**What the task asks**
Edit the material below by replacing every "exhalación" with "espiración" and leaving everything else unchanged.
══ Data for the task ══
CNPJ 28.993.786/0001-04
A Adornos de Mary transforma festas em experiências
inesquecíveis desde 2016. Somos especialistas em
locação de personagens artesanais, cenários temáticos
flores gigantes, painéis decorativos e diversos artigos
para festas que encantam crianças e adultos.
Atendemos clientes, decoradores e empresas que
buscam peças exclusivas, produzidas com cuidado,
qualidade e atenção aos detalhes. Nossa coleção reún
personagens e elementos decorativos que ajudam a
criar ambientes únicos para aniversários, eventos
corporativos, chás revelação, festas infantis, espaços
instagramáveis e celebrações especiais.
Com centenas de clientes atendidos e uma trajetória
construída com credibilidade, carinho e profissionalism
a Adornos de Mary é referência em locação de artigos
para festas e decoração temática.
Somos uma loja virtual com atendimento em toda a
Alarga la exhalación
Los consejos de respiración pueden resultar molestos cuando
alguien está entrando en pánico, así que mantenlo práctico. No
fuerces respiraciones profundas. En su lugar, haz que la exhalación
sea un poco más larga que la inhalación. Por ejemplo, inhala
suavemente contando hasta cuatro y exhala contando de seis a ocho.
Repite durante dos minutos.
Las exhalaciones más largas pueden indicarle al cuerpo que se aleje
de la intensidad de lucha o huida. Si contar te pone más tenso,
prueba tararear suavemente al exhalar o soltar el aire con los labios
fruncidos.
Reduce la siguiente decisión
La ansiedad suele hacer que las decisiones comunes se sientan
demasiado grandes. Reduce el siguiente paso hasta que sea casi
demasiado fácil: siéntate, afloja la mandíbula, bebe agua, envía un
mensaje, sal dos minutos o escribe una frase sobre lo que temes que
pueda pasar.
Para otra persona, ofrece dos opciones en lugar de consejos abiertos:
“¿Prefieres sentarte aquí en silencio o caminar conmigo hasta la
═══
**Response to the task**
CNPJ 28.993.786/0001-04
A Adornos de Mary transforma festas em experiências
inesquecíveis desde 2016. Somos especialistas em
locação de personagens artesanais, cenários temáticos
flores gigantes, painéis decorativos e diversos artigos
para festas que encantam crianças e adultos.
Atendemos clientes, decoradores e empresas que
buscam peças exclusivas, produzidas com cuidado,
qualidade e atenção aos detalhes. Nossa coleção reún
personagens e elementos decorativos que ajudam a
criar ambientes únicos para aniversários, eventos
corporativos, chás revelação, festas infantis, espaços
instagramáveis e celebrações especiais.
Com centenas de clientes atendidos e uma trajetória
construída com credibilidade, carinho e profissionalism
a Adornos de Mary é referência em locação de artigos
para festas e decoração temática.
Somos uma loja virtual com atendimento em toda a
Alarga la espiración
Los consejos de respiración pueden resultar molestos cuando
alguien está entrando en pánico, así que mantenlo práctico. No
fuerces respiraciones profundas. En su lugar, haz que la espiración
sea un poco más larga que la inhalación. Por ejemplo, inhala
suavemente contando hasta cuatro y exhala contando de seis a ocho.
Repite durante dos minutos.
Las exhalaciones más largas pueden indicarle al cuerpo que se aleje
de la intensidad de lucha o huida. Si contar te pone más tenso,
prueba tararear suavemente al exhalar o soltar el aire con los labios
fruncidos.
Reduce la siguiente decisión
La ansiedad suele hacer que las decisiones comunes se sientan
demasiado grandes. Reduce el siguiente paso hasta que sea casi
demasiado fácil: siéntate, afloja la mandíbula, bebe agua, envía un
mensaje, sal dos minutos o escribe una frase sobre lo que temes que
pueda pasar.
Para otra persona, ofrece dos opciones en lugar de consejos abiertos:
“¿Prefieres sentarte aquí en silencio o caminar conmigo hasta la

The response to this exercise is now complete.